誰よりも多く営業メールを送っているのに、なかなか受注に繋がらない。クライアントの返信率が悪い。一方で、すぐに新しい案件を獲得し、どんどん売上を立てる人もいます。「頭のいい人」は、いったいどんなふうにメールを送っているのでしょう。「読み終わった後、この本に出会ってなかった人生を想像するとゾッとする」と話題沸騰中の書籍『頭のいい人が話す前に考えていること』の著者である安達裕哉さんは、「頭のいい人」と「そうでない人」のメールには決定的な違いがあるといいます。

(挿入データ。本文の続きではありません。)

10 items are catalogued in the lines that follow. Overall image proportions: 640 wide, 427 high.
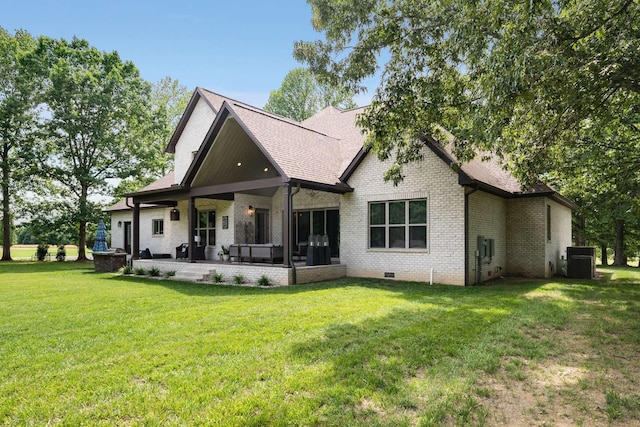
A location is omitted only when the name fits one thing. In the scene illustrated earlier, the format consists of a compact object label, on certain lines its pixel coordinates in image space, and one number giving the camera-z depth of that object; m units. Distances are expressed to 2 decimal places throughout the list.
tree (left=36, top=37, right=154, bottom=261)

今回は、コンサルで得た知見を凝縮し、だれでも「頭のいい人」になれる方法を記した一冊『頭のいい人が話す前に考えていること』の20万部突破を記念して、安達さんに特別インタビューを実施。
返信率の高いメールと、低いメールの決定的な差はいったい何でしょうか。安達さんに、くわしく教えていただこうと思います!(取材・構成/川代紗生、撮影/疋田千里)
メールの返信率を上げるたった1つのコツ
――コンサルタントとしてお客様とやりとりしたり、営業をしたりすることも多かったと思います。お客様からのメールの返信率を上げるために、工夫していたことはありますか?
安達裕哉(以下、安達):メールを書くとき、私が必ず気をつけているのは、「私はこちらのほうがいいと思ったのですが、あなたはどうですか?」という聞き方をすることです。
つまり、自分の仮説や意見を必ず書くことです。
すでにある程度進んでいる案件で、仕事の手順について確認したいときも、ただ「進めても大丈夫ですか?」と聞くのではなく、「以下1~4の手順で進めたいと思っています。問題ないでしょうか?」と、具体的な案を提示するようにしていました。
このような書き方をすれば、クライアントも「3の手順には時間がかかりそうなので、4を先にやってください」「2は難しいので、別のやり方にしたいです」など、要望を簡潔に答えることができます。
メールの書き方に悩んでいる人は、まずは、クライアントがじっくり考えないと返信できないようなメールを書いていないかどうか、自問自答してみるといいかもしれませんね。
自分でアイデアを出し、言語化し、それをメールにまとめるのって、向こうにとっては大きなストレス。クライアントが「イエス」「ノー」しか判断しなくてもいいようなメールを心がけるといいと思います。
――「これ、返信するのに結構時間かかるな。書くこといっぱいあるな」と思うと、返信するのも億劫になりますもんね。
安達:そうなんです。メールを送るには、一度話をまとめて、言語化する必要があります。読み返してわかりづらいときには、書き直すこともありますよね。
言葉を選ぶ、整理する、相手の反応を想像する、書き直す……などなど、「メールを返信する」という行為には、さまざまなコミュニケーションコストが内包されているのです。
――なるほど。コミュニケーションコスト、ですか。
安達:私は、誰かと話すときには、いつも「〇〇するコスト」を誰が払っているかを常に意識しています。